Q: If the reverse split occurs, will it affect PalWeb's outstanding
    preferred stock, options and warrants?

    Yes. All of the shares of PalWeb's preferred stock are convertible
    into common stock. The terms and conditions of the preferred stock
    require an adjustment to the number of shares into which the
    preferred stock may be converted upon a reverse split. Likewise,
    the number of shares that may be issued in connection with
    outstanding options and warrants and the exercise prices of such
    options and warrants are to be adjusted in the event that a
    reverse split occurs. As such, in connection with the number of
    shares of common stock to which a holder of preferred stock,
    options and warrants is entitled to receive after a reverse split,
    the reverse split will have the same effect on a holder of
    preferred stock, options or warrants as it does on a holder of
    common stock.

Q: If the reverse split occurs, will the shareholders have to do
    anything and will PalWeb issue fractional shares?

    It will be necessary for a shareholder to exchange certificates
    representing stock issued prior to the reverse stock split for
    certificates representing shares resulting after the reverse stock
    split. If and when a reverse split is authorized by the Board,
    shareholders will be notified in advance and will be given
    instructions as to how to exchange their certificates.

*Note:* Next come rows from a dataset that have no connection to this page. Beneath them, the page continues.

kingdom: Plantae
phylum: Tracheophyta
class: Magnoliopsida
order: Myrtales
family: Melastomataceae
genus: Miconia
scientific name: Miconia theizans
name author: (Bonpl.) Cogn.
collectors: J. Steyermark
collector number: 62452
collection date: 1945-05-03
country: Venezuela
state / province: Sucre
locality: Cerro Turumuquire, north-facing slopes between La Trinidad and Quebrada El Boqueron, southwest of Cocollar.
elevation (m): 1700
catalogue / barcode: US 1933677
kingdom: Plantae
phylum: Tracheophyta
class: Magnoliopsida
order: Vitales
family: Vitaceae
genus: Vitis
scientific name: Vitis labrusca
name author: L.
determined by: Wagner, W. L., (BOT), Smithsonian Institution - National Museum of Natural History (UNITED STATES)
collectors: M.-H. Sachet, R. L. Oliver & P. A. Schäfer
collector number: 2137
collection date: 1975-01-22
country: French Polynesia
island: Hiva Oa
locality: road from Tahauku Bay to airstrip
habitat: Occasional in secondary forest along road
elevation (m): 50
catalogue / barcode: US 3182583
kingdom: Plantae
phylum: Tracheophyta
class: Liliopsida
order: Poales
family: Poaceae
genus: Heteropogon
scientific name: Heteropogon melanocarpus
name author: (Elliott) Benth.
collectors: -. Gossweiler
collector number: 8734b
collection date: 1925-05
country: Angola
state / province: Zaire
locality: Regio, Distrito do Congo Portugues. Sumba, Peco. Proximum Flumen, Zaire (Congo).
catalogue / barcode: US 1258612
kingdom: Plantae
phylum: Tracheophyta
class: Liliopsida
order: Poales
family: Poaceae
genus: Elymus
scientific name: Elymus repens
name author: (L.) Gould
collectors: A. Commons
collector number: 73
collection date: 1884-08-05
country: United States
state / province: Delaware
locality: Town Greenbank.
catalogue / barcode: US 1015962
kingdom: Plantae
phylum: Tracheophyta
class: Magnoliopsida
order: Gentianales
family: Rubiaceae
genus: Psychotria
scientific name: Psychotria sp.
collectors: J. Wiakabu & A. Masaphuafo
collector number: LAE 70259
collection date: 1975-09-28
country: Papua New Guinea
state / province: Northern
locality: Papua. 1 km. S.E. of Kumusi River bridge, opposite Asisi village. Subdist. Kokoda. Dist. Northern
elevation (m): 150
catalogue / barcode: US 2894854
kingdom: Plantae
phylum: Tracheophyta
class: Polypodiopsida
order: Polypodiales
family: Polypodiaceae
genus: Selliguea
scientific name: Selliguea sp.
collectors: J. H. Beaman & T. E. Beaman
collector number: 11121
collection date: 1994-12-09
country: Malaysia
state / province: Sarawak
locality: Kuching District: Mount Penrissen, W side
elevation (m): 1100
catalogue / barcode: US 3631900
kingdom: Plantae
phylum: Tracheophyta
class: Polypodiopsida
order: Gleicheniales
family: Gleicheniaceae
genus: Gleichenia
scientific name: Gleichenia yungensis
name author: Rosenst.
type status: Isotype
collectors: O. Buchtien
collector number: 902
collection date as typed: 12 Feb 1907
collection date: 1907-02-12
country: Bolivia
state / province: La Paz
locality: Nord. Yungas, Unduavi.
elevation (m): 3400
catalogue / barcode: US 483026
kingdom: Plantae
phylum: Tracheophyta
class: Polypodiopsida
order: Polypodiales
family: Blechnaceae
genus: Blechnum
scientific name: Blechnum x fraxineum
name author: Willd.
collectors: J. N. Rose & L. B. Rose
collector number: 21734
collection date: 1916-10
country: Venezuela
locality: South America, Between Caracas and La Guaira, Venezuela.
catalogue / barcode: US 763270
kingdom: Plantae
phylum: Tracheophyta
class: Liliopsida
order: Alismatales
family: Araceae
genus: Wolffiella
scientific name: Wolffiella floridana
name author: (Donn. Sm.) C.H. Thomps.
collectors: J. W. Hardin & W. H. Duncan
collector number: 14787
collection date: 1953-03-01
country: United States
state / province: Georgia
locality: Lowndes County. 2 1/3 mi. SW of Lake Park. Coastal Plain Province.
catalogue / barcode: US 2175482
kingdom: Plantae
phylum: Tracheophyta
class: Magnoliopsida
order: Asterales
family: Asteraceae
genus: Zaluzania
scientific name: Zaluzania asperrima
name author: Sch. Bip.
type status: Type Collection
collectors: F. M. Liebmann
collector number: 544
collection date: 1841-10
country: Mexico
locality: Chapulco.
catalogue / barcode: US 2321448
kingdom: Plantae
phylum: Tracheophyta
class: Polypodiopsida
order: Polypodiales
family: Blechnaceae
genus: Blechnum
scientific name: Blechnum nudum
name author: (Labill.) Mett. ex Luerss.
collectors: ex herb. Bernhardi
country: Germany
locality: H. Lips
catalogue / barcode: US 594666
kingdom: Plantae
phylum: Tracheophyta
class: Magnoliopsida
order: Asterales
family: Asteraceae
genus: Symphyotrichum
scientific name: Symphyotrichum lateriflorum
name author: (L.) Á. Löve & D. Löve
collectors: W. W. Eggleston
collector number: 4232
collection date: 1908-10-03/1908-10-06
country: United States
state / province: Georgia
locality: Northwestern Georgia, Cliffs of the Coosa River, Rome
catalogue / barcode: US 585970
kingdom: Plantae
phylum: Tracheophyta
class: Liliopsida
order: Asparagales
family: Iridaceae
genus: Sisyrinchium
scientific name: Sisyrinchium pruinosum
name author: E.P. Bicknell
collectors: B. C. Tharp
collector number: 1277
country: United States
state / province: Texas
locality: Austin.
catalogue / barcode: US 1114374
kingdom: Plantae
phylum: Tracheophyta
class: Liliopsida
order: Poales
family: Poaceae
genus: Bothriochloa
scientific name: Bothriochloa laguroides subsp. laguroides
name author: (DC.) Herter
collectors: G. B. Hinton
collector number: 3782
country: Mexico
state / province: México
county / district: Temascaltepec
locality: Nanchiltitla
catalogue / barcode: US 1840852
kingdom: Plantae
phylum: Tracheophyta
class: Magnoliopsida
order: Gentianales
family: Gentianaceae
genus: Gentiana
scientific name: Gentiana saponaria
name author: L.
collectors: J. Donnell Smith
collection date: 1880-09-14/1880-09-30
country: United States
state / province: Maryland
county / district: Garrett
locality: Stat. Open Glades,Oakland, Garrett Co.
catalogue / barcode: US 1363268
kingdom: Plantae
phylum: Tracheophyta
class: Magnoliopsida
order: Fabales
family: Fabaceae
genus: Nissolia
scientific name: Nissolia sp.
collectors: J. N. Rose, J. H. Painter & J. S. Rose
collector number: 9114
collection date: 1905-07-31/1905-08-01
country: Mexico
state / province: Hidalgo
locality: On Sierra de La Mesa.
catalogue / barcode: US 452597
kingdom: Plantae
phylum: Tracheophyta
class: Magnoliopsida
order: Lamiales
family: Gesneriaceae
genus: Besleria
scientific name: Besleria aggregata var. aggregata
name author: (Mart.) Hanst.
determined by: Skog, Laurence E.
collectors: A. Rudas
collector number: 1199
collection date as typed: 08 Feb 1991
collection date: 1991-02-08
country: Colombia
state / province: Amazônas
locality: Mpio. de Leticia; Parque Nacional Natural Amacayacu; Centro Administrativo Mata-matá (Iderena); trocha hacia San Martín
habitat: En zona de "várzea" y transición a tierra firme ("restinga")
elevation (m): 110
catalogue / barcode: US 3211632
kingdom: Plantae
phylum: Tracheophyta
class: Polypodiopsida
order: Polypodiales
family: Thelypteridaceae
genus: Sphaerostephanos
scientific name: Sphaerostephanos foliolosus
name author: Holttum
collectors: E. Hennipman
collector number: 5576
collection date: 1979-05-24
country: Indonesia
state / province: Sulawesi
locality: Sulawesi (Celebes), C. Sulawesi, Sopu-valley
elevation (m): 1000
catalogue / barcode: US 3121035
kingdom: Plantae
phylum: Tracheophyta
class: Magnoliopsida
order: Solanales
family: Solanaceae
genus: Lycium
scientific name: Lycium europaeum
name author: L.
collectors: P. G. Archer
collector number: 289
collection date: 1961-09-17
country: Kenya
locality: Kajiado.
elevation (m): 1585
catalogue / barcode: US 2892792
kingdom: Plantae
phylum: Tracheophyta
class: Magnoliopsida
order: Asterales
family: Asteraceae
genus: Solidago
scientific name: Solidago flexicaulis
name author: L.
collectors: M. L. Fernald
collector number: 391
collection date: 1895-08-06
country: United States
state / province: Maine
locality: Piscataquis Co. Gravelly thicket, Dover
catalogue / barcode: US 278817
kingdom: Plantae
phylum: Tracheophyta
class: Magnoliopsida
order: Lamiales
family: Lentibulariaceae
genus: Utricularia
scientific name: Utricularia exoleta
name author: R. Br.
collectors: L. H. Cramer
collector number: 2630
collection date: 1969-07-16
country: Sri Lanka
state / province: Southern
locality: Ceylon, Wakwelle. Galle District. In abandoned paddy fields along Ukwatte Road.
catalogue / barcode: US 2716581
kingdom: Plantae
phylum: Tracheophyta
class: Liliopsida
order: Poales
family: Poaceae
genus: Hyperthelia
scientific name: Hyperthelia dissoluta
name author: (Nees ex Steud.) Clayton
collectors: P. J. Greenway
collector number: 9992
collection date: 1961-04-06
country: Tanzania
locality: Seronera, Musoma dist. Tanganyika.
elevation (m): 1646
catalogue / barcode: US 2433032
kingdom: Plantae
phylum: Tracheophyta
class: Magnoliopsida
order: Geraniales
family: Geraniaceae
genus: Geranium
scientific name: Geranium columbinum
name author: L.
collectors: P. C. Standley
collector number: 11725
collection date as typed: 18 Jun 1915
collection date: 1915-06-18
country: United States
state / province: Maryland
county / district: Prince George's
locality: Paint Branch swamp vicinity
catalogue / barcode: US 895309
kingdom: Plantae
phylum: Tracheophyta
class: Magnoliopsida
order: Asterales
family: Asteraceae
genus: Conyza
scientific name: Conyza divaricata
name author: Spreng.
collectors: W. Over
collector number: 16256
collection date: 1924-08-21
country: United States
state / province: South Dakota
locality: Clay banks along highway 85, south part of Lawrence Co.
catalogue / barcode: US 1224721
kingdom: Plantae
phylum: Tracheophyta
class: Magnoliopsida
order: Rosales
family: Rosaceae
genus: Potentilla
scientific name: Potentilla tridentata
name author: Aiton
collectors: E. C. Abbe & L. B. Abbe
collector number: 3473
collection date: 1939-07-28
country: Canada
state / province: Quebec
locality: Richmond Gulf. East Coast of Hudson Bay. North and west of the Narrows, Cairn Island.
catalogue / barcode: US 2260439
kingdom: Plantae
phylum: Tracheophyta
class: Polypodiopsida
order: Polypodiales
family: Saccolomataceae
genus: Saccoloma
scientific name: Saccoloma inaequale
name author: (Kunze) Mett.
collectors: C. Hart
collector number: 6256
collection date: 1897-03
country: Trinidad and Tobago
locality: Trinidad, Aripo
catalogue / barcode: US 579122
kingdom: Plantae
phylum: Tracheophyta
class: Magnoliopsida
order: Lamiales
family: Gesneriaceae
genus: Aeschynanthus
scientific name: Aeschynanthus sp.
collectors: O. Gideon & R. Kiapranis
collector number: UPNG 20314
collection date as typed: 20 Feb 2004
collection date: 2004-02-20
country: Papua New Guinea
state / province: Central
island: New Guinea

    If a reverse stock split is effected, PalWeb will not issue
    certificates for fractional shares. Instead, persons who are
    shareholders at the effective time of the reverse stock split and
    who otherwise would be entitled to a fractional share would be
    issued one whole share. All shares of common stock held by a
    record holder will be aggregated for purposes of computing the
    number of shares of common stock subject to the reverse stock
    split.

    PalWeb Corporation is a development stage company that develops, manufactures and sells high quality plastic pallets that provide innovative logistics solutions needed by a wide range of industries such as automotive, chemical and consumer products; grocery, produce and food production; paper and forest products; as well as retailing and steel and Metals industries. PalWeb's patented plastic pallet design has passed ASTM (American Society for Testing and Materials) standard industry testing (Standard D1185-98a and D 4728-91) for strength and durability, and the Underwriters Laboratory (UL) Standard 2335 Classification Flammability tests for commodity storage and idle pallet storage. The company's plastic pallets are 100% recyclable making them a viable alternative to wood pallets with demand for the product driven by growing environmental concerns and new government regulations. For more information visit PalWeb online at www.palweb.net.
    This press release includes certain statements that may be deemed "forward-looking statements" within the meaning of the federal securities laws. All statements, other than statements of historical facts that address activities, events or developments that the Company expects, believes or anticipates will or may occur in the future, including the potential sales of pallets or other possible business developments, are forward-looking statements. Such statements are subject to a number of assumptions, risks and uncertainties, including the ability of the company to continue as a going concern. Actual results may vary materially from the forward-looking statements. For a list of certain material risks relating to PalWeb and its products, see PalWeb's Form 10-KSB for the period ended May 31, 2001, which was filed on September 13, 2001.